This column ran on UPI’s Religion and Spirituality Forum on July 29, 2007.
So the Tour de France this year ended up looking more like a Grateful Dead show than one of the world’s premier sporting events. Drugs—both real and imagined—were everywhere. An entire team left the race after its leader, Alexandre Vinokourov, one of the Tour’s strongest competitors, failed a drug test. Michael Rasmussen was expelled from competition while wearing the overall leader’s yellow jersey, just days before an expected victory lap around the Champs-Elysees. Apparently, he mislead anti-doping officials about his whereabouts, saying he had forgotten to tell them he was going to Mexico, when in fact, he’d neglected to tell them he was in Italy.
Meanwhile, the results of last year’s Tour de France are still being worked out as Floyd Landis appeals a positive test for elevated testosterone levels.
I’m annoyed by the epidemic of doping in the cycling world. Bicycle racing is a sport that I have enjoyed following for the last couple of years, and I would like to think that the athletes who participate in the sport are taking care of themselves and are preserving the integrity of the game. Regrettably, it turns out that a good number of the world’s best cyclists have not managed to live and ride in a blameless manner. Because I’m a fan of cycling and because I care about the health of cyclists who entertain me, I’m bothered by the drug use in cycling, but I’ve decided to try to be indignant without passing moral judgment on cyclists who juice themselves.
Most of the riders who race in the Tour de France also compete in the Amgen Tour of California, which, for the last two years, has passed through my neighborhood to climb East San José’s Sierra Road. Not only is the hill on Sierra Road the toughest incline on the tour, but some folks also have called it the most difficult hill on a cycling race outside of Europe.
I’ve been over Sierra Road on my bicycle four or five times in the last few years, and I’m relatively fit for a person in his late thirties who doesn’t get out to ride as much as he’d like. Generally, it takes me an hour to ride the six miles from my office to the top of Sierra Road. I cover the first two miles in about five minutes, which means that by the time I crest the Sierra Road’s summit (something like 1800 feet in four miles), I am barely going fast enough to keep my bike vertical.
When the riders on the Amgen Tour of California hit Sierra Road, they reach the top in about twenty minutes. This happens after they have ridden all the way from Sacramento, averaging speeds I can hit only while riding down steep hills.
Then these riders get up and do it again the next day. And the next. And the next for weeks at a time. I cannot imagine completing such a race, let alone winning one, but I can imagine being tempted to turn to chemical assistance to help me cross the finish line with a respectable time.

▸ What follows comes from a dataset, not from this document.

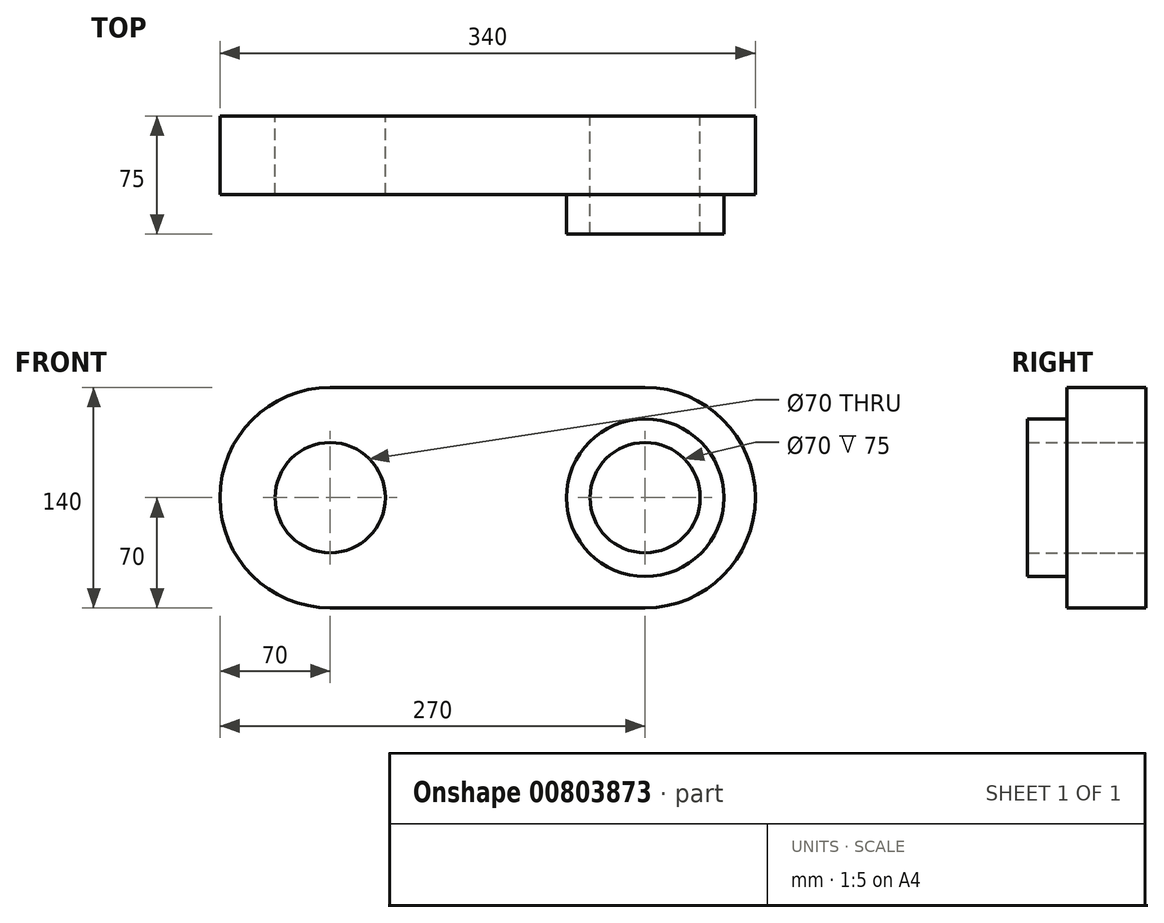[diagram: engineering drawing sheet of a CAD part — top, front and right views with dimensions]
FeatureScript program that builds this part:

After all, a lot of us use various kinds of drugs to help us get over life’s steep hills. We do this under the care of physicians, consuming legally-prescribed pharmaceuticals for maladies such as chronic physical pain, depression, and erectile dysfunction. We also self-medicate using left-over meds or marijuana, serious narcotics or wee drams of Speyside single malt.
I’ve learned not to be morally judgmental in the face of such drug use. Many of the drugs we use are legal, safe, and can be tremendously helpful. Other drugs are dangerous, destructive and illegal. Either way, my experience tells me that those who use drugs—whether the drugs are healthy or harmful—need help and not moral indignation.
So it is with athletes who use performance-enhancing drugs. They need help. Life is more than a game, more than wearing a yellow jersey through the Arc d’ Triumph. Staying healthy and living a life of integrity are more important than winning. Cyclists and other athletes who use performance-enhancing drugs have forgotten this lesson and they are poorer for their amnesia. Certainly strong anti-doping measures must be in place to protect the health of athletes and the credibility of the world of sports, but those who have forgotten the importance of personal well-being and fair-play are to pitied and not pilloried. They need our compassion and not our condemnation.